As a writer, though, I find myself looking at the effect of Edison’s inventions – the phonograph, movie camera, and lightbulb, if you hadn’t paid attention in the fifth grade – the ways they affected society, business, even government both in the short term, and across decades as others refined and improved on them. How will the things Jobs created (no quibbling about “invented,” either; Edison had a research lab just like Jobs did, and he still gets credit for the invention itself) have changed the world by the end of the 21st century? What will his inventions (the Apple ][e, Macintosh, Pixar, iPod, iPhone, and iPad, if you weren’t keeping score) have become by then?
Edison’s movie camera has less resemblance to the Red camera of today than the Apple ][e or 1st generation Mac resembles the Macbook Air. There’s a lot of ground to cover before the Mac, the iPhone, or the iPad have altered society to the same degree as movie cameras, recorded music, or affordable lightbulbs. Spend just a few seconds pondering that one and you can see how little the world we live in would resemble one without any one of those three inventions.
So this brings me to what is more-or-less my point: how do we, as authors, delve into that future and see some of where society will go with these devices and the habits (and industries) they create? P. K. Dick saw autonomous robots that could hear what was said to them and respond with words, but he described those robots as having thousands of, essentially, tiny tape decks that could play back the individual words & phrases required to react to the human and his or her words.
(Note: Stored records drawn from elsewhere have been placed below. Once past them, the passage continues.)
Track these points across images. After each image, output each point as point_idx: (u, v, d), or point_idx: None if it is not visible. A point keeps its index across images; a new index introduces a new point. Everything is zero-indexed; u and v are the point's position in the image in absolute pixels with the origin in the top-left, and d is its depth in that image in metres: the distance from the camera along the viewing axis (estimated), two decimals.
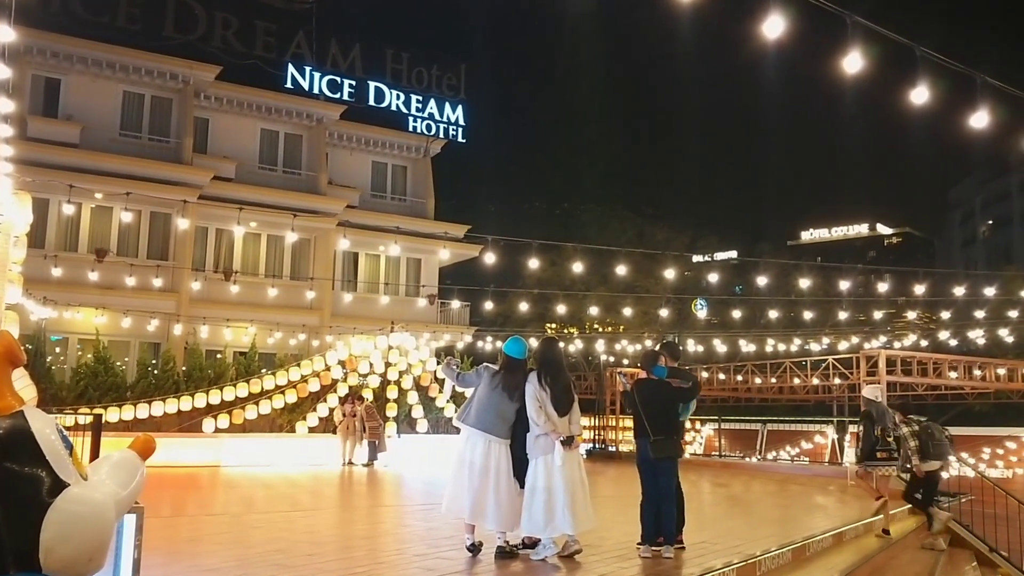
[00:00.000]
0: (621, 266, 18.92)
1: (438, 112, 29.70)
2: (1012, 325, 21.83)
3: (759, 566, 6.77)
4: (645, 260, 28.22)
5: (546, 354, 6.75)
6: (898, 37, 4.82)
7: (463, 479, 6.34)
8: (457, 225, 28.00)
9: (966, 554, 11.85)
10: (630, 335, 30.23)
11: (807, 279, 23.22)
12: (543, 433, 6.32)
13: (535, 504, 6.22)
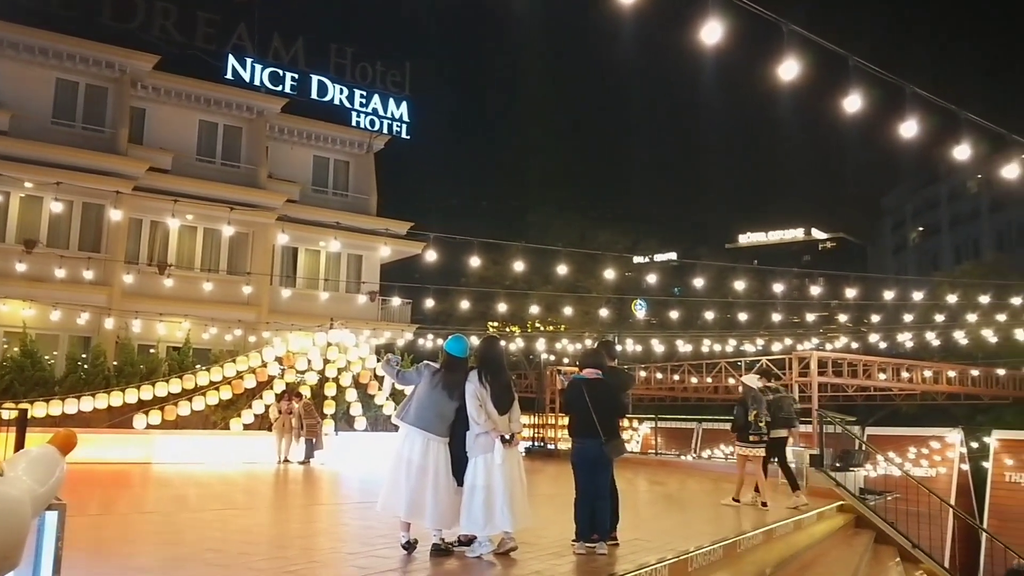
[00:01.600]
0: (563, 266, 19.05)
1: (382, 108, 29.50)
2: (938, 329, 22.57)
3: (691, 562, 6.88)
4: (587, 261, 28.42)
5: (487, 353, 6.76)
6: (832, 46, 4.95)
7: (401, 477, 6.31)
8: (399, 222, 27.85)
9: (890, 550, 12.23)
10: (571, 334, 30.43)
11: (744, 281, 23.65)
12: (483, 432, 6.33)
13: (474, 502, 6.22)
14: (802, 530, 10.52)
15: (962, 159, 6.53)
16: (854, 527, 12.69)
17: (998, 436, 21.88)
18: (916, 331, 22.69)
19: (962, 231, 67.49)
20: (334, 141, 29.62)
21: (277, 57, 27.17)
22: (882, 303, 23.11)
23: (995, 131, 6.45)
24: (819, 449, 14.85)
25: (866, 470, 16.22)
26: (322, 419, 18.22)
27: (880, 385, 21.01)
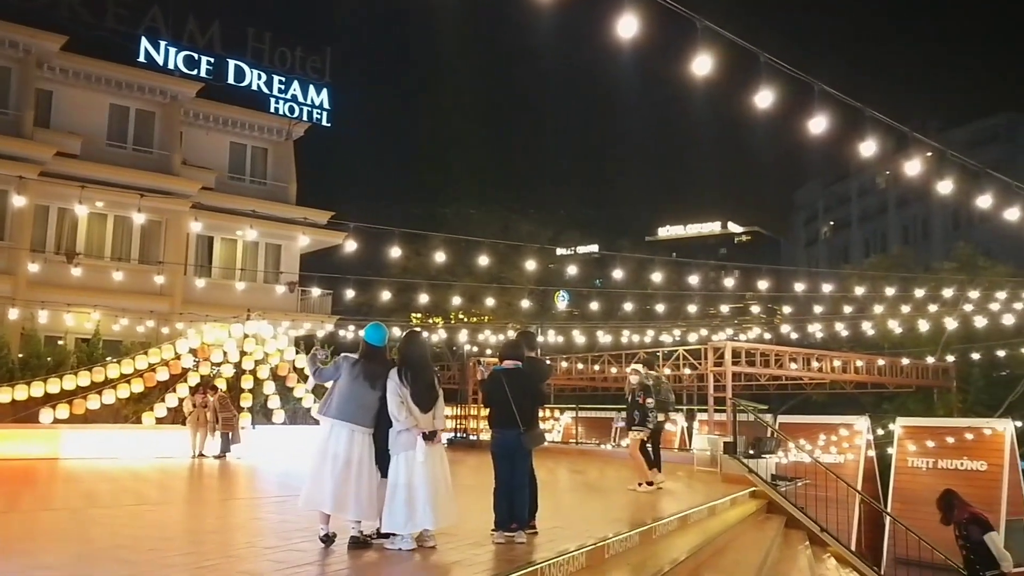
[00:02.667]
0: (486, 257, 19.06)
1: (302, 94, 29.01)
2: (847, 320, 23.42)
3: (608, 549, 7.00)
4: (510, 252, 28.52)
5: (408, 348, 6.68)
6: (743, 43, 5.08)
7: (326, 471, 6.22)
8: (319, 211, 27.44)
9: (800, 534, 12.64)
10: (493, 325, 30.50)
11: (662, 273, 24.09)
12: (405, 429, 6.29)
13: (396, 500, 6.18)
14: (716, 516, 10.80)
15: (868, 155, 6.79)
16: (766, 512, 13.08)
17: (902, 423, 22.80)
18: (826, 322, 23.49)
19: (871, 225, 70.16)
20: (252, 127, 29.01)
21: (192, 40, 26.43)
22: (794, 295, 23.88)
23: (899, 129, 6.73)
24: (733, 437, 15.23)
25: (778, 457, 16.72)
26: (238, 412, 17.86)
27: (792, 375, 21.68)
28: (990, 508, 19.73)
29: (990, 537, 9.49)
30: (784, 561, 10.32)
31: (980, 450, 20.66)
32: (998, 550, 9.41)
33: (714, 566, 8.50)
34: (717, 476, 14.40)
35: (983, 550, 9.57)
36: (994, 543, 9.47)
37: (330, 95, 29.55)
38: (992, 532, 9.56)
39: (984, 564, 9.62)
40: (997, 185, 9.56)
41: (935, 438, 21.45)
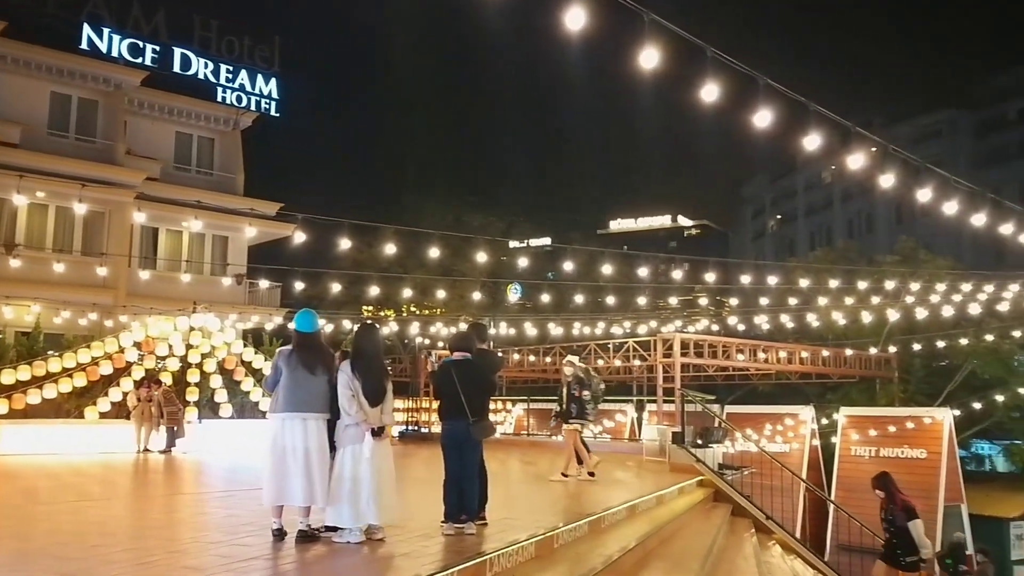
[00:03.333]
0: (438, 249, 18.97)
1: (250, 84, 28.58)
2: (793, 312, 23.84)
3: (557, 539, 7.05)
4: (462, 244, 28.45)
5: (361, 342, 6.63)
6: (690, 36, 5.13)
7: (288, 465, 6.14)
8: (268, 202, 27.07)
9: (746, 522, 12.86)
10: (445, 318, 30.44)
11: (614, 266, 24.24)
12: (353, 423, 6.25)
13: (341, 493, 6.15)
14: (664, 505, 10.94)
15: (812, 149, 6.91)
16: (713, 501, 13.28)
17: (845, 413, 23.31)
18: (772, 314, 23.88)
19: (816, 219, 71.51)
20: (198, 117, 28.49)
21: (137, 28, 25.85)
22: (742, 287, 24.24)
23: (842, 124, 6.86)
24: (681, 427, 15.43)
25: (725, 446, 16.96)
26: (184, 407, 17.57)
27: (739, 365, 22.00)
28: (929, 495, 20.33)
29: (914, 524, 9.79)
30: (730, 548, 10.49)
31: (920, 438, 21.22)
32: (920, 537, 9.71)
33: (662, 554, 8.61)
34: (666, 466, 14.57)
35: (906, 536, 9.86)
36: (917, 531, 9.77)
37: (279, 85, 29.15)
38: (917, 520, 9.85)
39: (905, 550, 9.91)
40: (938, 180, 9.81)
41: (877, 427, 21.98)
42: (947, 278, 22.35)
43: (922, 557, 9.84)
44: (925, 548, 9.76)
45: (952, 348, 26.05)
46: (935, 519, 20.00)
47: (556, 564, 6.56)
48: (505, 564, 5.96)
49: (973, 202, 10.53)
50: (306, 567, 5.59)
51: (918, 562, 9.92)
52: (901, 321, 25.24)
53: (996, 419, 26.24)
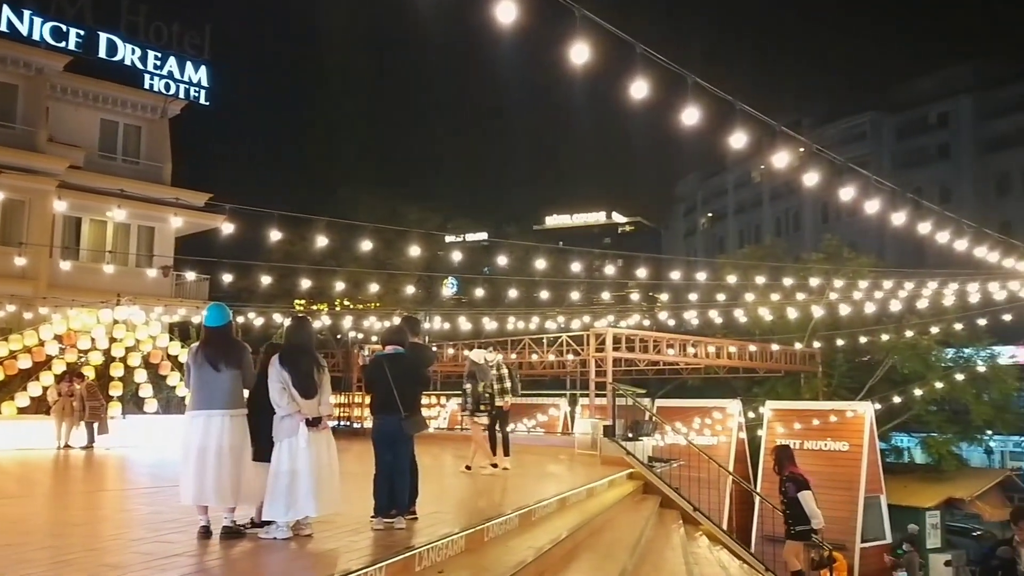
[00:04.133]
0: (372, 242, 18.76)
1: (179, 71, 27.87)
2: (721, 308, 24.32)
3: (487, 532, 7.07)
4: (397, 238, 28.22)
5: (290, 335, 6.58)
6: (620, 32, 5.18)
7: (200, 465, 6.01)
8: (196, 192, 26.44)
9: (674, 514, 13.10)
10: (380, 312, 30.18)
11: (549, 261, 24.38)
12: (287, 414, 6.16)
13: (277, 487, 6.04)
14: (594, 497, 11.07)
15: (739, 148, 7.05)
16: (642, 493, 13.49)
17: (771, 406, 23.89)
18: (701, 309, 24.32)
19: (746, 217, 73.01)
20: (124, 104, 27.68)
21: (60, 11, 24.95)
22: (672, 283, 24.63)
23: (769, 123, 7.02)
24: (612, 420, 15.62)
25: (655, 440, 17.23)
26: (107, 401, 17.07)
27: (669, 360, 22.37)
28: (850, 486, 20.99)
29: (804, 496, 10.09)
30: (658, 540, 10.67)
31: (843, 431, 21.88)
32: (810, 508, 10.01)
33: (591, 545, 8.70)
34: (597, 459, 14.74)
35: (797, 507, 10.17)
36: (807, 502, 10.06)
37: (209, 73, 28.48)
38: (807, 492, 10.14)
39: (796, 519, 10.23)
40: (861, 181, 10.10)
41: (802, 420, 22.58)
42: (869, 276, 23.04)
43: (813, 527, 10.14)
44: (816, 518, 10.08)
45: (873, 344, 26.90)
46: (856, 509, 20.68)
47: (486, 557, 6.58)
48: (435, 558, 5.96)
49: (894, 202, 10.88)
50: (230, 564, 5.50)
51: (809, 531, 10.23)
52: (825, 317, 25.97)
53: (914, 412, 27.22)
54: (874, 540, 21.02)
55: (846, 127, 62.72)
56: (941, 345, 27.10)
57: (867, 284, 21.57)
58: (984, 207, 52.33)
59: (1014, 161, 54.59)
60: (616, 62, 5.92)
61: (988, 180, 56.07)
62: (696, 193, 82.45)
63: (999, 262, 14.05)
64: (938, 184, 57.09)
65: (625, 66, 5.74)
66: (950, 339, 26.55)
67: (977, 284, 17.96)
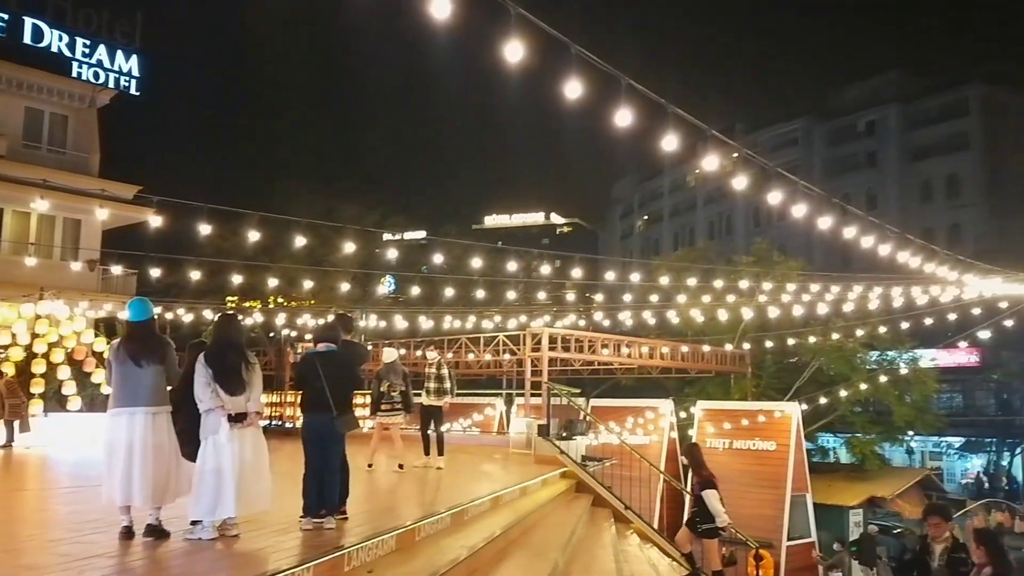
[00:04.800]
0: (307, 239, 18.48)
1: (108, 60, 27.12)
2: (654, 309, 24.66)
3: (419, 531, 7.05)
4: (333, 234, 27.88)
5: (216, 331, 6.49)
6: (555, 32, 5.21)
7: (126, 464, 5.85)
8: (125, 184, 25.70)
9: (606, 512, 13.22)
10: (314, 310, 29.78)
11: (487, 261, 24.38)
12: (210, 410, 6.04)
13: (203, 486, 5.92)
14: (527, 496, 11.12)
15: (670, 151, 7.16)
16: (575, 491, 13.59)
17: (702, 406, 24.32)
18: (635, 310, 24.63)
19: (681, 220, 74.19)
20: (50, 92, 26.79)
21: None
22: (608, 284, 24.89)
23: (700, 127, 7.14)
24: (547, 420, 15.71)
25: (589, 439, 17.39)
26: (28, 399, 16.50)
27: (604, 360, 22.59)
28: (777, 485, 21.49)
29: (708, 494, 10.27)
30: (589, 538, 10.76)
31: (771, 431, 22.39)
32: (713, 506, 10.19)
33: (523, 544, 8.74)
34: (531, 458, 14.80)
35: (703, 504, 10.36)
36: (710, 500, 10.24)
37: (140, 63, 27.76)
38: (712, 490, 10.32)
39: (702, 518, 10.43)
40: (790, 186, 10.33)
41: (731, 420, 23.04)
42: (797, 279, 23.62)
43: (718, 525, 10.32)
44: (720, 516, 10.24)
45: (801, 346, 27.59)
46: (783, 508, 21.18)
47: (417, 556, 6.56)
48: (364, 558, 5.92)
49: (821, 207, 11.16)
50: (153, 564, 5.38)
51: (715, 530, 10.42)
52: (755, 319, 26.54)
53: (839, 413, 28.00)
54: (800, 538, 21.56)
55: (778, 133, 64.21)
56: (865, 348, 27.90)
57: (795, 287, 22.11)
58: (908, 214, 54.15)
59: (936, 170, 56.58)
60: (552, 62, 5.96)
61: (912, 188, 57.99)
62: (633, 196, 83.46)
63: (921, 267, 14.52)
64: (865, 190, 58.84)
65: (560, 66, 5.78)
66: (874, 342, 27.34)
67: (900, 289, 18.53)
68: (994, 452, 45.21)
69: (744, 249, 41.65)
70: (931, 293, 18.06)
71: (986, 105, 54.85)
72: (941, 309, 20.05)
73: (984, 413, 44.38)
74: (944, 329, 24.26)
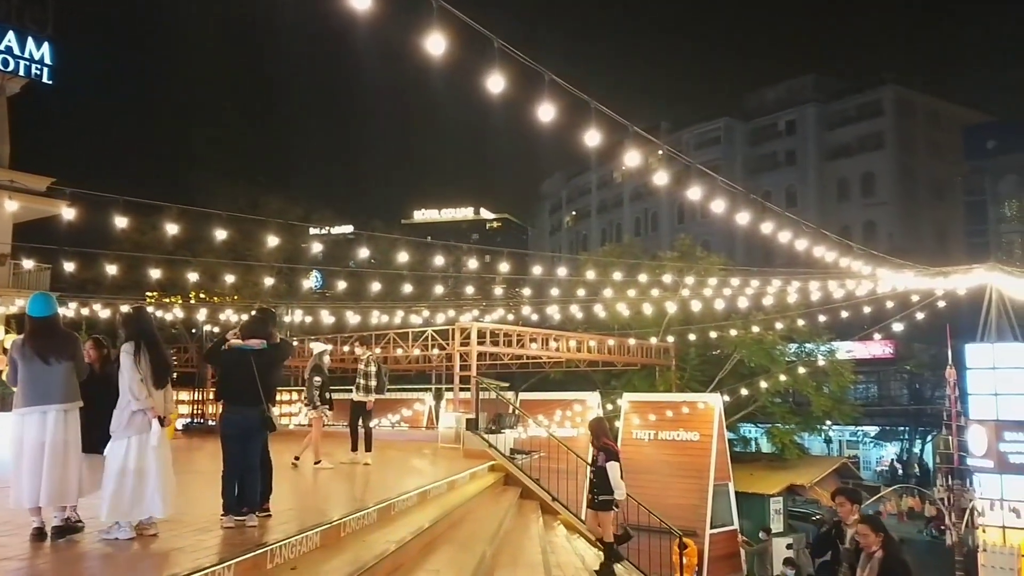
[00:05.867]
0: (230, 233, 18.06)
1: (18, 47, 26.05)
2: (582, 303, 24.89)
3: (344, 527, 7.00)
4: (256, 228, 27.34)
5: (141, 321, 6.28)
6: (477, 26, 5.22)
7: (32, 465, 5.66)
8: (37, 176, 24.77)
9: (533, 504, 13.35)
10: (237, 305, 29.19)
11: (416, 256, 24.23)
12: (140, 409, 5.87)
13: (124, 486, 5.75)
14: (455, 490, 11.14)
15: (593, 147, 7.24)
16: (503, 485, 13.67)
17: (628, 399, 24.63)
18: (563, 305, 24.81)
19: (608, 216, 75.12)
20: None
21: None
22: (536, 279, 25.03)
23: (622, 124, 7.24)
24: (475, 414, 15.75)
25: (517, 432, 17.47)
26: None
27: (532, 354, 22.70)
28: (700, 474, 21.91)
29: (611, 466, 10.41)
30: (517, 530, 10.85)
31: (694, 422, 22.80)
32: (615, 479, 10.35)
33: (450, 538, 8.76)
34: (460, 452, 14.82)
35: (604, 476, 10.51)
36: (613, 472, 10.38)
37: (53, 51, 26.73)
38: (614, 463, 10.46)
39: (600, 489, 10.58)
40: (712, 184, 10.56)
41: (656, 412, 23.40)
42: (719, 274, 24.12)
43: (615, 498, 10.43)
44: (619, 490, 10.37)
45: (723, 339, 28.19)
46: (706, 497, 21.62)
47: (343, 552, 6.51)
48: (288, 555, 5.86)
49: (739, 204, 11.44)
50: (72, 566, 5.22)
51: (610, 502, 10.56)
52: (679, 313, 27.01)
53: (760, 404, 28.71)
54: (722, 526, 22.05)
55: (701, 132, 65.52)
56: (785, 340, 28.64)
57: (717, 282, 22.59)
58: (826, 211, 55.93)
59: (853, 169, 58.52)
60: (476, 57, 5.97)
61: (830, 186, 59.87)
62: (561, 192, 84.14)
63: (837, 262, 15.01)
64: (785, 188, 60.49)
65: (484, 61, 5.80)
66: (793, 335, 28.08)
67: (817, 283, 19.11)
68: (907, 440, 47.06)
69: (668, 245, 42.36)
70: (847, 287, 18.67)
71: (899, 106, 56.94)
72: (857, 303, 20.72)
73: (897, 403, 46.17)
74: (860, 322, 25.11)
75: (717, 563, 21.51)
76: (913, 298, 20.45)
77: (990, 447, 17.69)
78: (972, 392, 18.60)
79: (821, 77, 61.81)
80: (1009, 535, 17.24)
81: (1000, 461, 17.53)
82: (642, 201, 69.48)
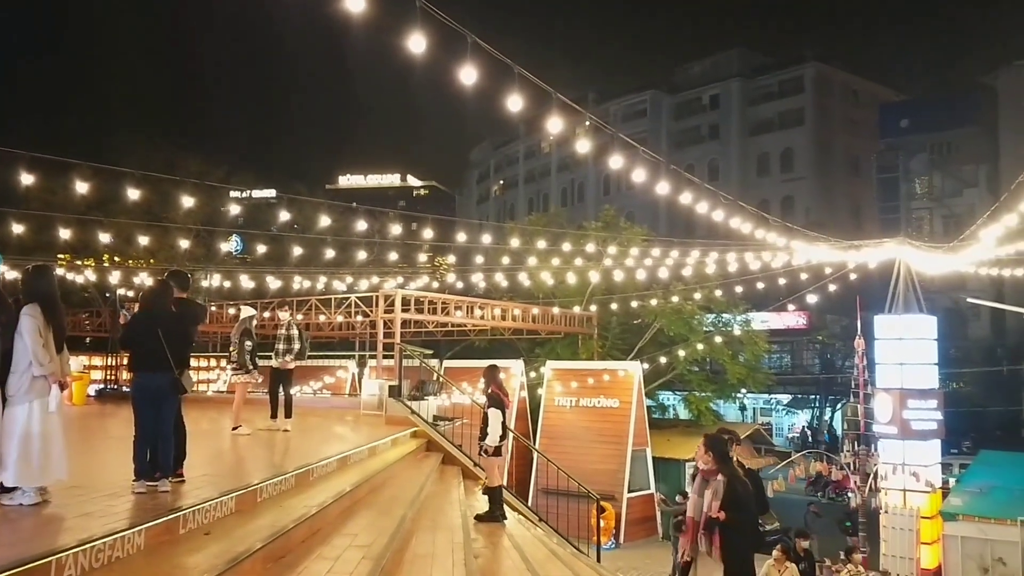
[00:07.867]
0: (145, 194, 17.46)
1: None
2: (506, 271, 24.99)
3: (260, 492, 6.95)
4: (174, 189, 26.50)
5: (43, 284, 6.04)
6: None
7: None
8: None
9: (455, 470, 13.46)
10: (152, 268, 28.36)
11: (340, 221, 23.90)
12: (42, 374, 5.69)
13: (31, 451, 5.58)
14: (376, 456, 11.14)
15: (515, 112, 7.24)
16: (425, 451, 13.73)
17: (552, 366, 24.98)
18: (488, 273, 24.89)
19: (535, 186, 75.32)
20: None
21: None
22: (462, 246, 25.01)
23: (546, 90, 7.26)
24: (398, 381, 15.75)
25: (441, 399, 17.52)
26: None
27: (457, 322, 22.74)
28: (620, 440, 22.44)
29: (492, 412, 10.54)
30: (437, 495, 10.93)
31: (615, 389, 23.29)
32: (492, 426, 10.49)
33: (369, 502, 8.78)
34: (382, 419, 14.80)
35: (486, 422, 10.68)
36: (492, 418, 10.50)
37: None
38: (495, 410, 10.57)
39: (482, 433, 10.75)
40: (636, 155, 10.68)
41: (578, 379, 23.80)
42: (641, 244, 24.50)
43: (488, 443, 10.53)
44: (492, 436, 10.47)
45: (644, 308, 28.70)
46: (625, 462, 22.16)
47: (259, 517, 6.46)
48: (201, 520, 5.79)
49: (663, 176, 11.61)
50: None
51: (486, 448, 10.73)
52: (601, 283, 27.38)
53: (678, 372, 29.41)
54: (640, 490, 22.65)
55: (628, 104, 66.02)
56: (703, 310, 29.32)
57: (639, 252, 22.94)
58: (747, 185, 57.17)
59: (773, 144, 59.86)
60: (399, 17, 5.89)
61: (751, 160, 61.16)
62: (489, 160, 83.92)
63: (753, 235, 15.41)
64: (708, 162, 61.57)
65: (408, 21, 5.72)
66: (711, 305, 28.76)
67: (735, 255, 19.58)
68: (817, 408, 48.87)
69: (594, 216, 42.76)
70: (763, 259, 19.19)
71: (819, 83, 58.35)
72: (772, 274, 21.32)
73: (809, 372, 47.83)
74: (775, 293, 25.86)
75: (634, 526, 22.13)
76: (826, 270, 21.16)
77: (895, 414, 18.54)
78: (879, 362, 19.42)
79: (746, 52, 62.84)
80: (909, 497, 18.16)
81: (903, 427, 18.40)
82: (569, 172, 69.86)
Golden Age SF managed to foresee a lot of things, but none of the predicted technologies (that I’ve ever noticed) included digital storage media. Tape and disks abound in old SF. The uses of lasers are also under-predicted. How do we avoid these mistakes?
Trick question, of course; we don’t; because they aren’t mistakes. The things successfully “predicted” by SF tend to get invented in the real world promptly following their debut in fiction. Heinlein’s waldos and waterbeds came from his books, not from a vacuum.
So we do what we can to see where technology is going, in a way that will be believable to the reader and – most importantly – serves the story. The future world Steve will continue to create for decades to come will take care of itself.